**抽出テキスト**
_____

フィードバックを受け取ることは、人として成長するうえで欠かせない営みです。
パートナー、友人、上司――誰からであれ、フィードバックとは一種の「鏡」のようなもの。
自分では気づけない癖や思い込みを映し出し、よりよい方向に変わるためのヒントを与えてくれます。
それなのに、なぜ私たちはフィードバックを聞いた瞬間、まるで攻撃されたように感じてしまうのでしょうか。
胸がザワつく。顔が熱くなる。言い訳や反論が頭の中で一瞬にして浮かび上がる。
――それはごく自然な反応です。
私たちの自我(エゴ)が身を守ろうとして働くからです。
けれども、もしその瞬間、ひと呼吸置き、好奇心を持って耳を傾けることができたら。
そこには、今よりもっと自由で、もっと自分を理解できる世界が広がっています。
主なポイント
- フィードバックは自己理解を深め、成長のきっかけを与えてくれる「鏡」の役割を持つ。
- つい防衛的になってしまうのは、私たちの感情が反応するから。だからこそ、成長マインドセットを持つことが鍵となる。
- 反応する前に、一度立ち止まって「聞く姿勢」を整えることが大切。まずは感謝を伝え、時間をかけて消化する。
- 真意を探る質問をしたり、「1%だけでも真実かもしれない部分」を見つけることで、フィードバック体験は大きく変わる。

_____

**解くべき課題**
上にあるフィードバックの受け止め方についての文章を、最後の文の後から書き継いでください。

**提供資料**
_____

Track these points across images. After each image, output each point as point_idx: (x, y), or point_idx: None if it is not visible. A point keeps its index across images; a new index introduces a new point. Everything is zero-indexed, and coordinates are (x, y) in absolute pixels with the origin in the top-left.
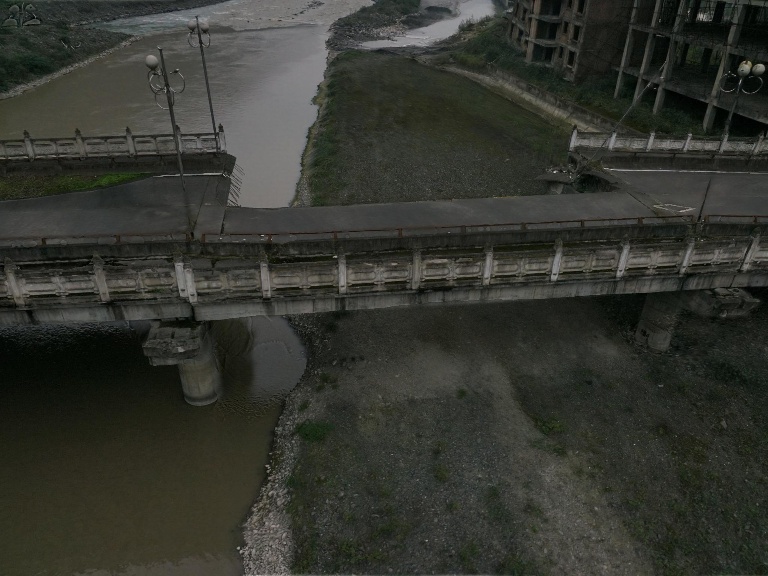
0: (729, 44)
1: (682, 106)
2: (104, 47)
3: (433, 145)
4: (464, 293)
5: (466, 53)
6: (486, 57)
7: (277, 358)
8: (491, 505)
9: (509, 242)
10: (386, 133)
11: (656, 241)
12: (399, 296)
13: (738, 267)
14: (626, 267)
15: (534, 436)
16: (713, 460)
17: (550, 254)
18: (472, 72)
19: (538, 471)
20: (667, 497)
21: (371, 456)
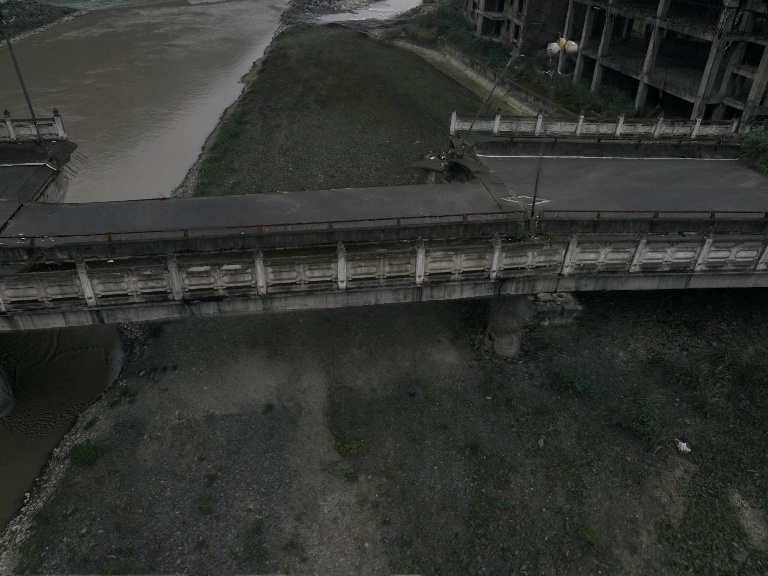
0: (658, 17)
1: (618, 83)
2: (41, 21)
3: (345, 126)
4: (242, 303)
5: (419, 27)
6: (437, 31)
7: (85, 367)
8: (249, 542)
9: (315, 242)
10: (300, 113)
11: (483, 240)
12: (165, 307)
13: (558, 270)
14: (426, 272)
15: (330, 458)
16: (515, 486)
17: (332, 259)
18: (421, 47)
19: (319, 500)
20: (448, 531)
21: (138, 484)
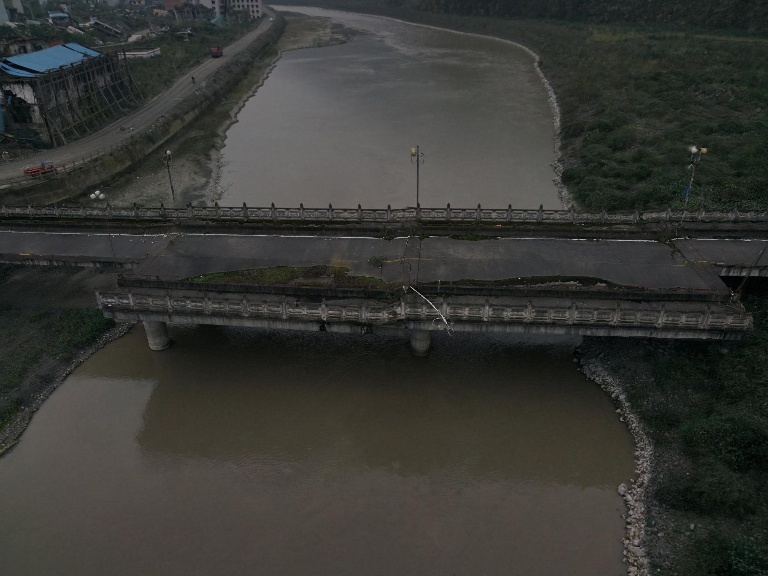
0: None
1: None
2: None
3: None
4: None
5: None
6: None
7: None
8: None
9: None
10: None
11: None
12: None
13: None
14: None
15: None
16: None
17: None
18: None
19: None
20: None
21: None
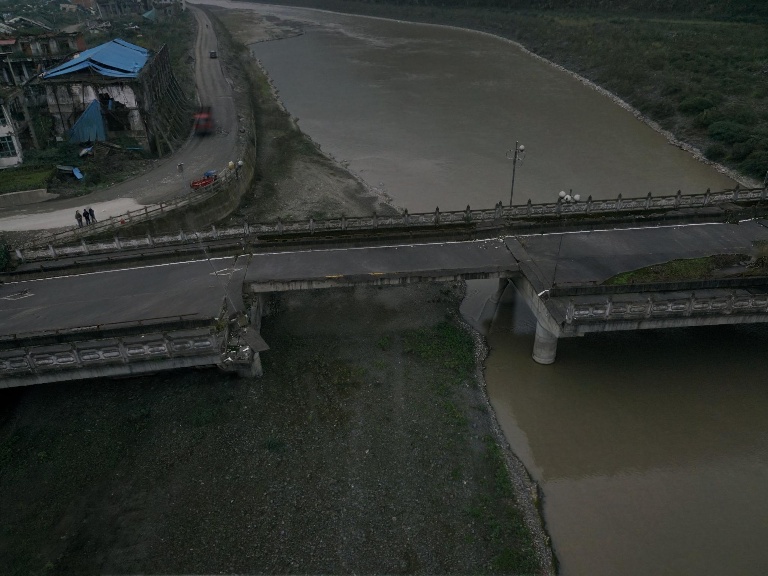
0: None
1: None
2: None
3: None
4: None
5: None
6: None
7: (476, 307)
8: None
9: None
10: None
11: None
12: None
13: None
14: None
15: None
16: None
17: None
18: None
19: None
20: None
21: None
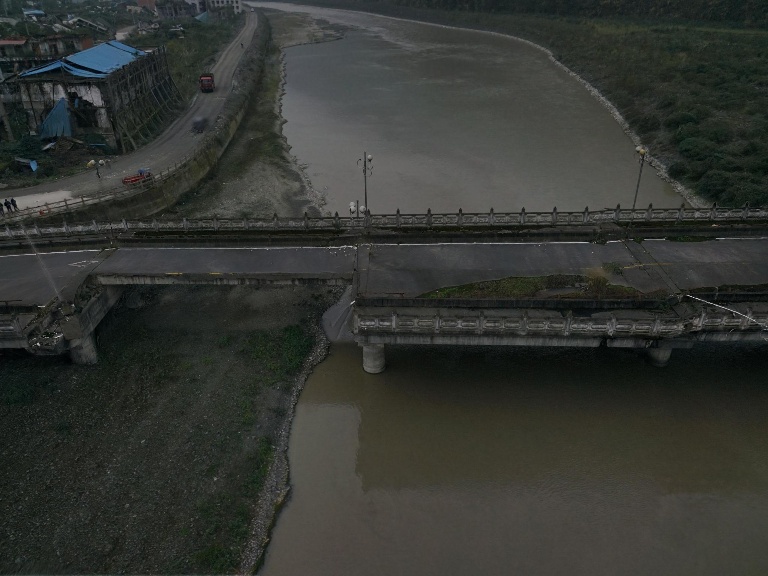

_____

**出力**
なぜフィードバックを受けることは難しく(そして重要)なのか
人間を相手にするとき、忘れてはならない。相手は「論理の生き物」ではなく、「感情の生き物」なのだ。
デール・カーネギー
もし私たちが完全に論理的な存在であれば、フィードバックは歓迎されるはずです。
無料で手に入る「成長のデータ」なのですから。
しかし実際には、そう簡単にはいきません。
心理学の研究でも明らかなように、フィードバックは私たちの感情や自尊心と深く結びついています。
人にとって大切な「受け入れられたい」「愛されたい」「十分でありたい」という欲求が刺激されるため、怖さや不安が生まれるのです。
心理学者シーラ・ヒーンは、この反応を**“アイデンティティ・トリガー(自己認識のスイッチ)”**が入るためだと説明しています。
「自分はダメなんじゃないか」「嫌われるかもしれない」――そんな恐れが反射的にわき上がるのです。
とはいえ、フィードバックを受け取る力を磨く価値は計り知れません。
その理由を見ていきましょう。
- ① 自分では見えない「盲点」を映す鏡になる
他人の欠点は見えるのに、自分の欠点は見えない。
マーシャル・ゴールドスミス
鏡がないと自分の顔が見えないように、私たちは自分の言動を正確に把握することができません。
自分の話し方がどう受け取られているか、振る舞いが周囲にどう影響しているか――これは他者の視点がなければ気づけない領域です。
EQ(心の知能)の研究者ダニエル・ゴールマンも、**「自己認識は他者からのフィードバックなしには成立しない」**と述べています。
例えば:
- 「私はただ効率的に話しているだけ」と思っていても、相手からは「冷たく」「強く」聞こえている。
- 自分では気づいていなかった「人の話を遮る癖」を、親しい友人が初めて指摘してくれる。
こうした盲点に気づけるのは、他者という鏡があるからこそです。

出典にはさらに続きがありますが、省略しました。